PROBLEM TO SOLVE. Reproduce the rows from the beginning through the line holding "29: (858, 231)", inclusive, with "top-left" replaced by "upper-left" and nothing else changed; omit the pictures from your answer.

********************

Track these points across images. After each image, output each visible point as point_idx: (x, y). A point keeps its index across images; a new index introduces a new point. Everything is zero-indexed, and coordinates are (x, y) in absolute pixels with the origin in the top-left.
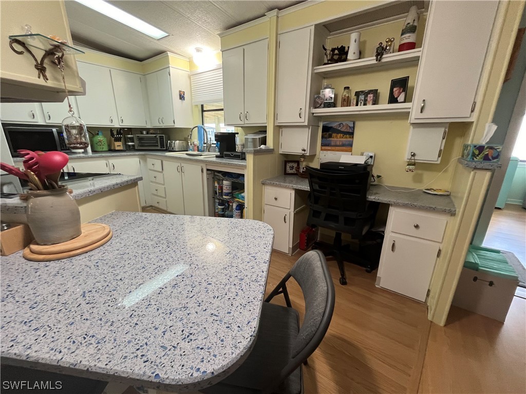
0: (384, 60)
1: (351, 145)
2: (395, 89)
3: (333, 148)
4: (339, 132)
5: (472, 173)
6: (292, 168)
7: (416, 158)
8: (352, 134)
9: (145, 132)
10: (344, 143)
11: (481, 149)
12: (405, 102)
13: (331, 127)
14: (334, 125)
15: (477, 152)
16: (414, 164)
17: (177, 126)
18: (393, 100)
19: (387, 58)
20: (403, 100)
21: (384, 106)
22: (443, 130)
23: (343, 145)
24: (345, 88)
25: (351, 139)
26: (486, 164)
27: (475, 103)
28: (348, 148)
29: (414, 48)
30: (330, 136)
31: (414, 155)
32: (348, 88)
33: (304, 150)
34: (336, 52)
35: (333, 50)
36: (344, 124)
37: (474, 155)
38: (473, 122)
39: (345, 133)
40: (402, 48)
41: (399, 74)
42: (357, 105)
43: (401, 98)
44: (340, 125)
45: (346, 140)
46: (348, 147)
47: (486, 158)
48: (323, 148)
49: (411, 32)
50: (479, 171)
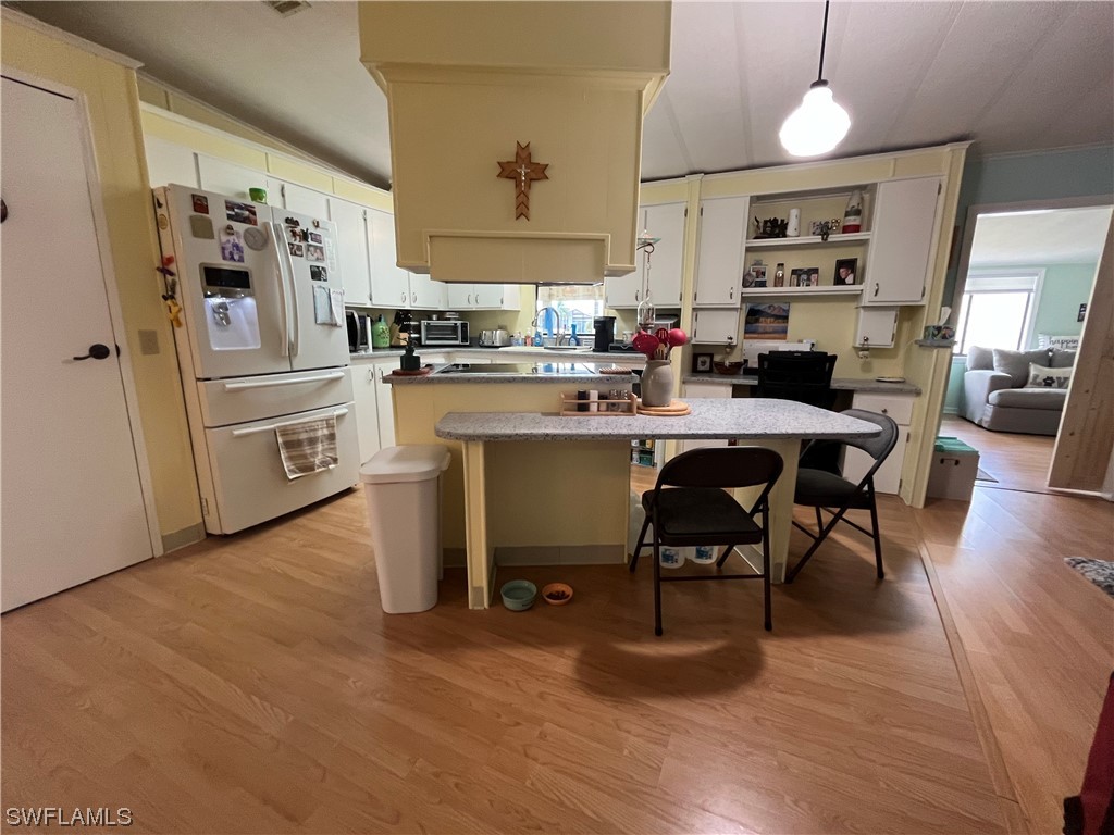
0: (830, 240)
1: (785, 331)
2: (841, 270)
3: (763, 336)
4: (769, 315)
5: (935, 351)
6: (704, 363)
7: (869, 342)
8: (786, 318)
9: (435, 317)
10: (776, 329)
11: (939, 329)
12: (854, 284)
13: (759, 310)
14: (761, 307)
15: (936, 332)
16: (867, 350)
17: (505, 307)
18: (839, 281)
19: (833, 238)
20: (851, 282)
21: (826, 287)
22: (894, 313)
23: (775, 332)
24: (779, 265)
25: (784, 324)
27: (924, 289)
28: (782, 335)
29: (858, 231)
30: (757, 321)
31: (867, 340)
32: (783, 265)
33: (731, 339)
34: (769, 224)
35: (766, 222)
36: (776, 305)
37: (934, 335)
38: (923, 306)
39: (777, 317)
40: (846, 229)
41: (845, 254)
42: (798, 285)
43: (850, 279)
44: (770, 307)
45: (778, 325)
46: (782, 333)
47: (942, 337)
48: (747, 335)
49: (855, 215)
50: (941, 349)
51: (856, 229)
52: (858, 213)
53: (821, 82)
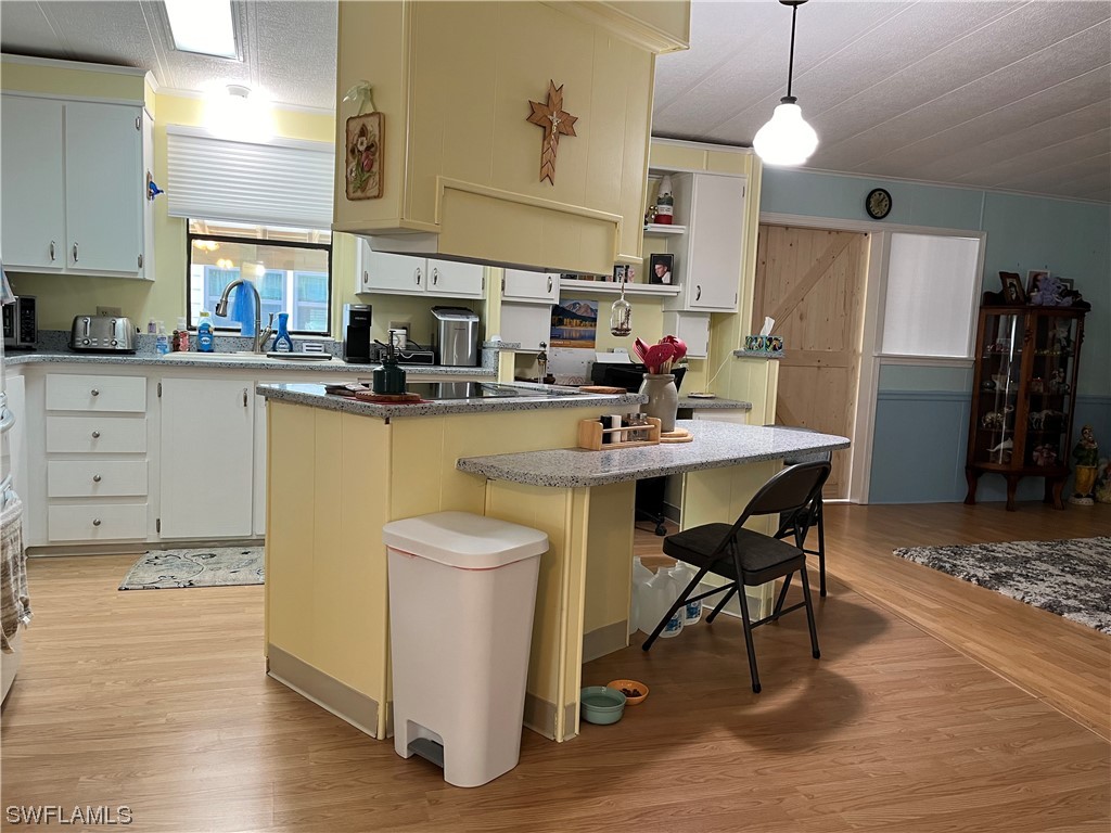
1: (593, 338)
2: (657, 266)
3: (567, 342)
4: (574, 316)
8: (593, 320)
10: (583, 334)
12: (670, 284)
13: (564, 309)
14: (566, 305)
17: (144, 273)
18: (655, 279)
20: (669, 281)
21: (636, 286)
22: (707, 320)
23: (582, 338)
25: (592, 329)
26: (776, 354)
27: (736, 295)
28: (589, 343)
29: (670, 223)
30: (563, 323)
33: (544, 346)
36: (581, 304)
37: (767, 347)
39: (583, 319)
40: (660, 219)
41: (659, 248)
42: (615, 280)
43: (666, 278)
45: (584, 329)
46: (589, 340)
47: (774, 349)
49: (668, 204)
50: (771, 361)
51: (668, 220)
52: (670, 202)
53: (790, 99)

********************

SOLVED EXERCISE.
Track these points across images. After each image, output each visible point as point_idx: (x, y). A point keeps its index across images; a new index introduces a new point. Everything is zero-indexed, and coordinates are (x, y) in absolute pixels with the origin in the upper-left.
0: (384, 60)
1: (351, 145)
2: (395, 89)
3: (333, 148)
4: (339, 132)
5: (472, 173)
6: (292, 168)
7: (416, 158)
8: (352, 134)
9: (145, 132)
10: (344, 143)
11: (481, 149)
12: (405, 102)
13: (331, 127)
14: (334, 125)
15: (477, 152)
16: (414, 164)
17: (177, 126)
18: (393, 100)
19: (387, 58)
20: (403, 100)
21: (384, 106)
22: (443, 130)
23: (343, 145)
24: (345, 88)
25: (351, 139)
26: (486, 164)
27: (475, 103)
28: (348, 148)
29: (414, 48)
30: (330, 136)
31: (414, 155)
32: (348, 88)
33: (304, 150)
34: (336, 52)
35: (333, 50)
36: (344, 124)
37: (474, 155)
38: (473, 122)
39: (345, 133)
40: (402, 48)
41: (399, 74)
42: (357, 105)
43: (401, 98)
44: (340, 125)
45: (346, 140)
46: (348, 147)
47: (486, 158)
48: (323, 148)
49: (411, 32)
50: (479, 171)
0: (830, 240)
1: (785, 331)
2: (841, 270)
3: (763, 336)
4: (769, 315)
5: (935, 351)
6: (704, 363)
7: (869, 342)
8: (786, 318)
9: (435, 317)
10: (776, 329)
11: (939, 329)
12: (854, 284)
13: (759, 310)
14: (761, 307)
15: (936, 332)
16: (867, 350)
17: (505, 307)
18: (839, 281)
19: (833, 238)
20: (851, 282)
21: (826, 287)
22: (894, 313)
23: (775, 332)
24: (779, 265)
25: (784, 324)
27: (924, 289)
28: (782, 335)
29: (858, 231)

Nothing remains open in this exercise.